Baltic Green Amber
When you read about Baltic green amber getting it’s color from the “lush forests of the Ukraine that change the Ice Age old amber to the green gem for your finger” or something similar, you should know that it is just Business Speech (BS).
The truth is that the Baltic Green amber offered might be genuine amber, and even Baltic – if you are lucky – but in no way as green as you think. I have done a lot of reading and the honest Polish amber manufacturers confess that they “enhance” it and give it the color and brilliant inclusions with all kinds of thermal treatments and tricks. Beautiful, but a far cry from natural amber.
(See: American Heritage http://www.amerheritage.com/amberjewel.htm) .
This is no probiem at all, and an ancient art. But the unaware public should be informed of it. By many, the heated and modified amber is still considered gem quality. So you will find that this kind of amber is declared as “genuine Baltic amber”, “real amber”, “Certified Baltic amber” etc. and the de-naturalizing modifications are widely accepted and even considered an art. There are definitions of what can or cannot be done to it.

Fact is that natural Baltic amber in it’s original form is not the rule today on a world market, where in these modern times everything has become a matter of price, competition and publicity. As a result, what you often find these days is an industrialized product for the masses and -honestly- most people are not aware of what they are really buying. Often the kind of treatment (enhancement) is not been decared or known to the public.

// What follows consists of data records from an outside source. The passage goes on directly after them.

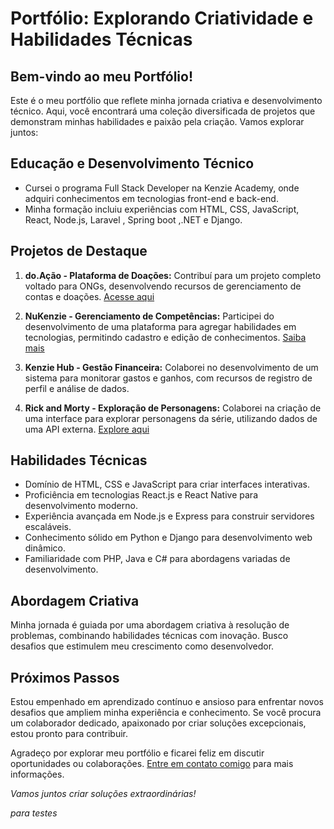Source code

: # Portfólio: Explorando Criatividade e Habilidades Técnicas

## Bem-vindo ao meu Portfólio!

Este é o meu portfólio que reflete minha jornada criativa e desenvolvimento técnico. Aqui, você encontrará uma coleção diversificada de projetos que demonstram minhas habilidades e paixão pela criação. Vamos explorar juntos:

## Educação e Desenvolvimento Técnico

- Cursei o programa Full Stack Developer na Kenzie Academy, onde adquiri conhecimentos em tecnologias front-end e back-end.
- Minha formação incluiu experiências com HTML, CSS, JavaScript, React, Node.js, Laravel , Spring boot ,.NET e Django.

## Projetos de Destaque

1. **do.Ação - Plataforma de Doações:** Contribuí para um projeto completo voltado para ONGs, desenvolvendo recursos de gerenciamento de contas e doações. [Acesse aqui](https://do-acao.vercel.app/)

2. **NuKenzie - Gerenciamento de Competências:** Participei do desenvolvimento de uma plataforma para agregar habilidades em tecnologias, permitindo cadastro e edição de conhecimentos. [Saiba mais](https://react-entrega-s1-template-nu-kenzie-natanga.vercel.app/)

3. **Kenzie Hub - Gestão Financeira:** Colaborei no desenvolvimento de um sistema para monitorar gastos e ganhos, com recursos de registro de perfil e análise de dados.

4. **Rick and Morty - Exploração de Personagens:** Colaborei na criação de uma interface para explorar personagens da série, utilizando dados de uma API externa. [Explore aqui](https://rickandmory.vercel.app/)

## Habilidades Técnicas

- Domínio de HTML, CSS e JavaScript para criar interfaces interativas.
- Proficiência em tecnologias React.js e React Native para desenvolvimento moderno.
- Experiência avançada em Node.js e Express para construir servidores escaláveis.
- Conhecimento sólido em Python e Django para desenvolvimento web dinâmico.
- Familiaridade com PHP, Java e C# para abordagens variadas de desenvolvimento.

## Abordagem Criativa

Minha jornada é guiada por uma abordagem criativa à resolução de problemas, combinando habilidades técnicas com inovação. Busco desafios que estimulem meu crescimento como desenvolvedor.

## Próximos Passos

Estou empenhado em aprendizado contínuo e ansioso para enfrentar novos desafios que ampliem minha experiência e conhecimento. Se você procura um colaborador dedicado, apaixonado por criar soluções excepcionais, estou pronto para contribuir.

Agradeço por explorar meu portfólio e ficarei feliz em discutir oportunidades ou colaborações. [Entre em contato comigo](insira_seu_link_de_contato_aqui) para mais informações.

*Vamos juntos criar soluções extraordinárias!*


*para testes*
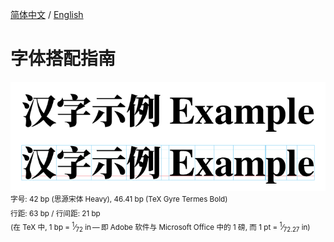 [简体中文](https://github.com/RuixiZhang42/font-mixing-guide) / [English](README-EN.md)

# 字体搭配指南

![Example](Example.png)<br>
<sup>字号:
42&nbsp;bp (思源宋体&nbsp;Heavy),
46.41&nbsp;bp (TeX Gyre Termes&nbsp;Bold)<br>
行距: 63&nbsp;bp / 行间距: 21&nbsp;bp<br>
(在 TeX 中,
1&nbsp;bp = <sup>1</sup>&#8288;&frasl;&#8288;<sub>72</sub>&nbsp;in&#8239;—&thinsp;即
Adobe 软件与 Microsoft Office 中的 1&nbsp;磅, 而
1&nbsp;pt = <sup>1</sup>&#8288;&frasl;&#8288;<sub>72.27</sub>&nbsp;in)</sup>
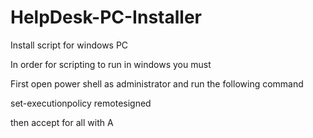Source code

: # HelpDesk-PC-Installer
Install script for windows PC

In order for scripting to run in windows you must 

First open power shell as administrator and run the following command

set-executionpolicy remotesigned

then accept for all with A
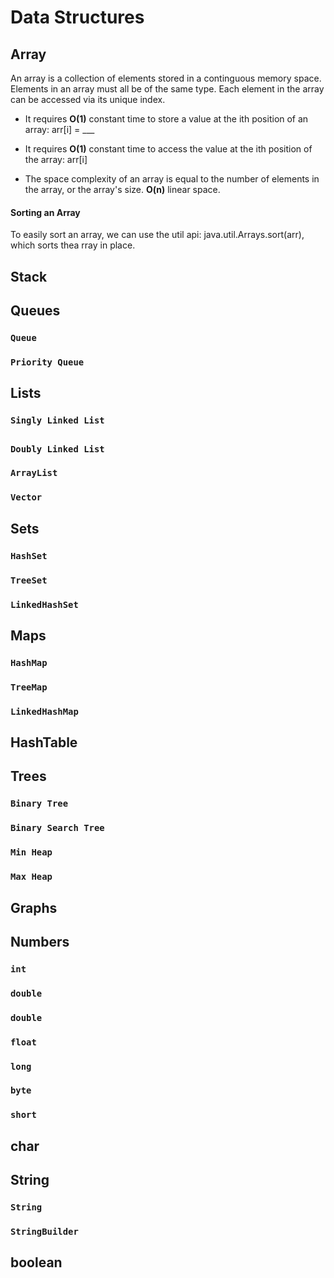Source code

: # Data Structures

## Array

An array is a collection of elements stored in a continguous memory space. Elements in an array must all be of the same type. Each element in the array can be accessed via its unique index.

- It requires **O(1)** constant time to store a value at the ith position of an array: arr[i] = ___

- It requires **O(1)** constant time to access the value at the ith position of the array: arr[i]

- The space complexity of an array is equal to the number of elements in the array, or the array's size. **O(n)** linear space.

#### Sorting an Array

To easily sort an array, we can use the util api: java.util.Arrays.sort(arr), which sorts thea rray in place.

## Stack

## Queues

### `Queue`

### `Priority Queue`

## Lists

### `Singly Linked List`

##

### `Doubly Linked List`

### `ArrayList`

### `Vector`

## Sets

### `HashSet`

### `TreeSet`

### `LinkedHashSet`

## Maps

### `HashMap`

### `TreeMap`

### `LinkedHashMap`

## HashTable

## Trees

### `Binary Tree`

### `Binary Search Tree`

### `Min Heap`

### `Max Heap`

## Graphs

## Numbers

### `int`

### `double`

### `double`

### `float`

### `long`

### `byte`

### `short`

## char

## String

### `String`

### `StringBuilder`

## boolean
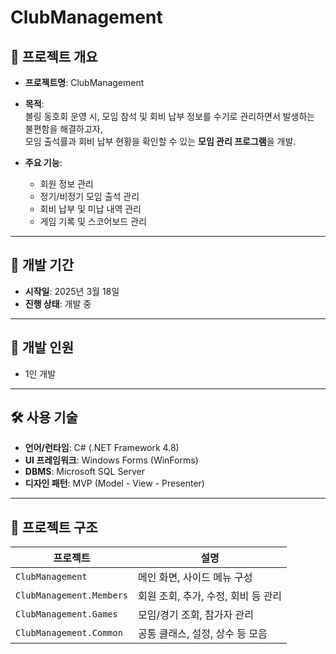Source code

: # ClubManagement

## 📌 프로젝트 개요

- **프로젝트명**: ClubManagement  
- **목적**:  
  볼링 동호회 운영 시, 모임 참석 및 회비 납부 정보를 수기로 관리하면서 발생하는 불편함을 해결하고자,  
  모임 출석률과 회비 납부 현황을 확인할 수 있는 **모임 관리 프로그램**을 개발.  

- **주요 기능**:
  - 회원 정보 관리
  - 정기/비정기 모임 출석 관리
  - 회비 납부 및 미납 내역 관리
  - 게임 기록 및 스코어보드 관리

---

## 📅 개발 기간

- **시작일**: 2025년 3월 18일  
- **진행 상태**: 개발 중

---

## 👥 개발 인원

- 1인 개발

---

## 🛠 사용 기술

- **언어/런타임**: C# (.NET Framework 4.8)  
- **UI 프레임워크**: Windows Forms (WinForms)  
- **DBMS**: Microsoft SQL Server  
- **디자인 패턴**: MVP (Model - View - Presenter)

---

## 📁 프로젝트 구조
| 프로젝트                 | 설명                                 |
|--------------------------|--------------------------------------|
| `ClubManagement`         | 메인 화면, 사이드 메뉴 구성            |
| `ClubManagement.Members` | 회원 조회, 추가, 수정, 회비 등 관리    |
| `ClubManagement.Games`   | 모임/경기 조회, 참가자 관리            |
| `ClubManagement.Common`  | 공통 클래스, 설정, 상수 등 모음        |


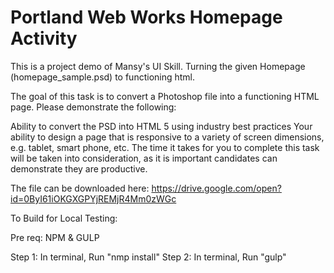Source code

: # Portland Web Works Homepage Activity

This is a project demo of Mansy's UI Skill. Turning the given Homepage (homepage_sample.psd) to functioning html.

The goal of this task is to convert a Photoshop file into a functioning HTML page. Please demonstrate the following:

Ability to convert the PSD into HTML 5 using industry best practices
Your ability to design a page that is responsive to a variety of screen dimensions, e.g. tablet, smart phone, etc.
The time it takes for you to complete this task will be taken into consideration, as it is important candidates can demonstrate they are productive.

The file can be downloaded here: https://drive.google.com/open?id=0ByI61iOKGXGPYjREMjR4Mm0zWGc


To Build for Local Testing:

Pre req: NPM & GULP

Step 1: In terminal, Run "nmp install"
Step 2: In terminal, Run "gulp"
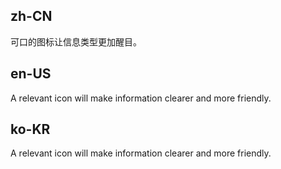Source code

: ## zh-CN

可口的图标让信息类型更加醒目。

## en-US

A relevant icon will make information clearer and more friendly.

## ko-KR

A relevant icon will make information clearer and more friendly.
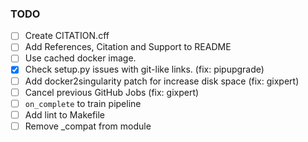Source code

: ### TODO

- [ ] Create CITATION.cff
- [ ] Add References, Citation and Support to README
- [ ] Use cached docker image.
- [x] Check setup.py issues with git-like links. (fix: pipupgrade)
- [ ] Add docker2singularity patch for increase disk space (fix: gixpert)
- [ ] Cancel previous GitHub Jobs (fix: gixpert)
- [ ] `on_complete` to train pipeline
- [ ] Add lint to Makefile
- [ ] Remove _compat from module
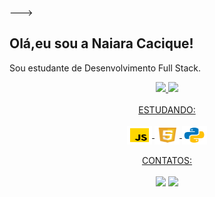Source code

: 
--->
##  Olá,eu sou a Naiara Cacique!
Sou estudante de Desenvolvimento Full Stack.
 
</div>
<div align="center">
  <a href="https://github.com/Nai-Cacique">
  <img height="180em" src="https://github-readme-stats.vercel.app/api?username=Nai-Cacique&show_icons=true&theme=synthwave&include_all_commits=true&count_private=true"/>
  <img height="180em" src="https://github-readme-stats.vercel.app/api/top-langs/?username=Nai-Cacique&layout=compact&langs_count=7&theme=synthwave"/>
</div>
  
 
</div>
<div align="center""><br>
ESTUDANDO:
<div align="center""><br>
  <img align="center" alt="Rafa-Js" height="30" width="40" src="https://github.com/Nai-cacique/Nai-cacique/blob/main/icons8-javascript-48.png">
 <img align="center" alt="Rafa-HTML" height="30" width="40" src="https://github.com/Nai-cacique/Nai-cacique/blob/main/icons8-html-5-48.png">
 <img align="center" alt="Rafa-Python" height="30" width="40" src="https://github.com/Nai-cacique/Nai-cacique/blob/main/icons8-python-48.png">
</div>
</div>
<div align="center"><br>
CONTATOS:
<div align="center""><br>
<a href = "mailto:naiaracacique@gmail.com"><img src="https://img.shields.io/badge/-Gmail-%23333?style=for-the-badge&logo=gmail&logoColor=white" destino ="_blank"></a>
<a href="https://www.linkedin.com/in/naiara-lana-cacique-277a3624a/" target="_blank"><img src="https://img.shields.io/badge/LinkedIn-0077B5?style=for-the-badge&logo=linkedin&logoColor=white" target="_blank"></a>




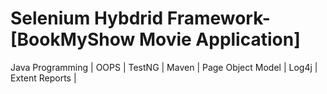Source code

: # Selenium Hybdrid Framework-[BookMyShow Movie Application]
Java Programming | OOPS | TestNG | Maven | Page Object Model | Log4j | Extent Reports |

Many times even the seller, the jeweler do not have enough knowledge of the product or are not willing to label certain procedures the way it should be done.

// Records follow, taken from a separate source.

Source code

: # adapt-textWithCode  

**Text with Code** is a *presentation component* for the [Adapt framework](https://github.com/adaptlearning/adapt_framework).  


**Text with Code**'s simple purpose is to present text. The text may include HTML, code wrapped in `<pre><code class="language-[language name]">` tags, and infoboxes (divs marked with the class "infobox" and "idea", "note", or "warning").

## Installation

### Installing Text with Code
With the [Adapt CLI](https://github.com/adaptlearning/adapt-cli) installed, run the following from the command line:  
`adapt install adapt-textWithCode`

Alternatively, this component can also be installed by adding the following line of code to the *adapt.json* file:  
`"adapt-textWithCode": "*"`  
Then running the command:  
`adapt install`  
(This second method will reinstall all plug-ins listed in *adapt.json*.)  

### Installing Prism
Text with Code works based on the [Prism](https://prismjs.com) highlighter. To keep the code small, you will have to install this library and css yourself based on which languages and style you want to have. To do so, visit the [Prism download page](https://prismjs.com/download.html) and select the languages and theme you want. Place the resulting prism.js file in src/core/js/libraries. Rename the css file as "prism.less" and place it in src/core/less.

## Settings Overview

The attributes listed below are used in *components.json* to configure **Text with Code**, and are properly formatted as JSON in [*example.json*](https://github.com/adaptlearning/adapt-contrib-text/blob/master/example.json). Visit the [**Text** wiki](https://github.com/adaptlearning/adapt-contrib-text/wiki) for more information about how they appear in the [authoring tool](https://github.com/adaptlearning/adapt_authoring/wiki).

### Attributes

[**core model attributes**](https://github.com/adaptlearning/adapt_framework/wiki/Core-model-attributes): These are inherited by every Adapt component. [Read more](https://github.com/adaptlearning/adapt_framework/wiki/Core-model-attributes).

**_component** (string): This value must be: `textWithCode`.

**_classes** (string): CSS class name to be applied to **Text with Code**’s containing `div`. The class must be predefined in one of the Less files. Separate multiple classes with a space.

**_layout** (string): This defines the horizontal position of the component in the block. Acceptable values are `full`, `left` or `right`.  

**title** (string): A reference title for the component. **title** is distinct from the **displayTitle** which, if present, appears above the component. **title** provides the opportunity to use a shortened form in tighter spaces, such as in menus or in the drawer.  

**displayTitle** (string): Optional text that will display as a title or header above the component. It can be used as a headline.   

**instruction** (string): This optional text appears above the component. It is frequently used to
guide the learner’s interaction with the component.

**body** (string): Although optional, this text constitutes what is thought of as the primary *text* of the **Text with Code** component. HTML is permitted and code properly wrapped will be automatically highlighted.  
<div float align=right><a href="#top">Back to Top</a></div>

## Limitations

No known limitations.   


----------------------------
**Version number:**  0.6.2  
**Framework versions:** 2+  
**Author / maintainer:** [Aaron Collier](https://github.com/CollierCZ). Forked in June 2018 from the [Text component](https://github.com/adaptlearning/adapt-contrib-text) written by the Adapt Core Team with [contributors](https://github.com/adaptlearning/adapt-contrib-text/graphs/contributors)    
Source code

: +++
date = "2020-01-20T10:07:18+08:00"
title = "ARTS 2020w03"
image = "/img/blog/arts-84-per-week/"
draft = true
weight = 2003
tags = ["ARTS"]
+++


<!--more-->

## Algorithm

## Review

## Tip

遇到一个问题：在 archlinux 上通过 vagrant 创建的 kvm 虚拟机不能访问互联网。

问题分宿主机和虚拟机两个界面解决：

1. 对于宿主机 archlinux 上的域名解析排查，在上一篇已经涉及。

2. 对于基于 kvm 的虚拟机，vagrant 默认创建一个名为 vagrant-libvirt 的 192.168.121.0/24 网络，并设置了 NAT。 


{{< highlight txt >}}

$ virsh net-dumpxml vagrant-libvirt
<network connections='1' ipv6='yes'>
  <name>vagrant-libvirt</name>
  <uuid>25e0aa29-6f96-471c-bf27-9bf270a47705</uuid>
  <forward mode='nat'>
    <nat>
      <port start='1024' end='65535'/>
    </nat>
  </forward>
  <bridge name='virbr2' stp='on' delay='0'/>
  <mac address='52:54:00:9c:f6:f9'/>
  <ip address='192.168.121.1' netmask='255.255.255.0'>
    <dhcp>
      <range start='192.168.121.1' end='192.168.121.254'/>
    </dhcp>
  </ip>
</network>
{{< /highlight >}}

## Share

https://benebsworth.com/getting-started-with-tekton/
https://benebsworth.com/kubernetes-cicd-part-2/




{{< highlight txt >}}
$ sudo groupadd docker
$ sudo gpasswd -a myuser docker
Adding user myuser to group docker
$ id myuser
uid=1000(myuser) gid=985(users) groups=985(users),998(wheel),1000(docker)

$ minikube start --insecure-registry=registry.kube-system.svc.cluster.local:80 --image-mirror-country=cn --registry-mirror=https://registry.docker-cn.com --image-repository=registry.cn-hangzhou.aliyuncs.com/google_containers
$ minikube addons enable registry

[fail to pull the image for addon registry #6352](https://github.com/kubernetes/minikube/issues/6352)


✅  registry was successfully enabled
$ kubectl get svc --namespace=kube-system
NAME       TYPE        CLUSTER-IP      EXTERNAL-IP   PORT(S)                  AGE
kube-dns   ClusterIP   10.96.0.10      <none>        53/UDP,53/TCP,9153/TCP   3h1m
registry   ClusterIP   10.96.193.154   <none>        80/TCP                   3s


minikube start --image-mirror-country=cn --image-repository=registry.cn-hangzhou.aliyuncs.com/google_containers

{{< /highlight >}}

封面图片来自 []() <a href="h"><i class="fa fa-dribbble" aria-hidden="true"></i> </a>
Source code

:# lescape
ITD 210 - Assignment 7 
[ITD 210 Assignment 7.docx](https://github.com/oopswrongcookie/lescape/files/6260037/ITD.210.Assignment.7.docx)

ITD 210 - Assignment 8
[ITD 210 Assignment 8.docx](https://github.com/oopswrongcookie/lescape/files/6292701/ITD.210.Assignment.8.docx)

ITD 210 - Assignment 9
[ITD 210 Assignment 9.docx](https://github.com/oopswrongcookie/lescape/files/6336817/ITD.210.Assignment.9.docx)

It is necessary to understand that the Amber industry in some of the Baltic countries is heavy industry, feeding many thousands of people and therefore the marketing has to be very powerful, and is unfortunately not always truthful.
As a result, often beautiful Baltic amber jewelry in all colors is found at malls and flea markets around the world at extremely low prices. How is this possible, you wonder?
Just as many other gems are treated and stabilized to bring out luster and shine, several of similar treatments are used on amber. Often times, Baltic amber is heated up to discoid fractures, or to produce the famous “sun spangles” (flints or scales). It is being roasted with oxygen to change the color of the surface. Cloudy amber, amber with tiny gas bubbles may be clarified in boiling oil. And some treat it in a vacuum gas chamber (autoclave) or furnace heated with nitrogen or argon.
In some cases, the back of an amber cabochon would even be painted and re-heated to give a green color to the piece on one of the pieces at the right.
Fact is that both cases, to make these gems, Baltic amber substance might have been used, but heated, treated and colored. It is a far cry away from the raw amber found in the mine or at the Baltic sea shore. But it is certainly appealing to the eye. Presented in an elegant setting, the common and unaware customer might feel attracted. Especially if it is commercially praised as top quality and special. And, yes, you can get a certificate that it is real Baltic amber.

Others are tinted blue, as you can see on the picture at the left. Only… that it is no blue amber, it is just treated,
regular amber artificially colored. But it is sold as true Baltic amber. Which it probably is.
Like “caviar” made of colored roe of various kinds of fish vs. real black caviar from the sturgeon of the Caspian Sea.
See the point?
Baltic Amber — “Absolutely, the finest and …the rarest amber of all.”
So the slogan goes.
It is a fact that Baltic amber, most of it “succinite” from resin of coniferous trees containing succinic acid, has been known since the dawn of history.
Although, this does not mean that it is the only amber around; neither is it the oldest. Some Amber is considered to be up to 345,000,000 years old (Northumberland USA).
Compared with this, both, Dominican with up to 40 million years (La Toca Mine. See latest studies: New York Times, October 29, 2006 ) and Baltic amber, up to 50 mio, are “babies” and have no reason to be dickering over a few million years here and there.
Neither does succinic acid make it more “amber” than the amber of other regions. It has been suggested by scientists that succinic acid is not even an original component of amber, but a degradation product of abietic acid. (Rottlaender, 1970)
However, natural Amber from the Baltic countries was and is beautiful and extraordinary, full of folklore and history. It still has the fame of the mystic, sacred material of ancient times that carries on. There definitely are still many craftsmen in Baltic countries who keep up this old, honorable tradition. But you will not find much of the real stuff at the malls, in the shopping channels or discount market places.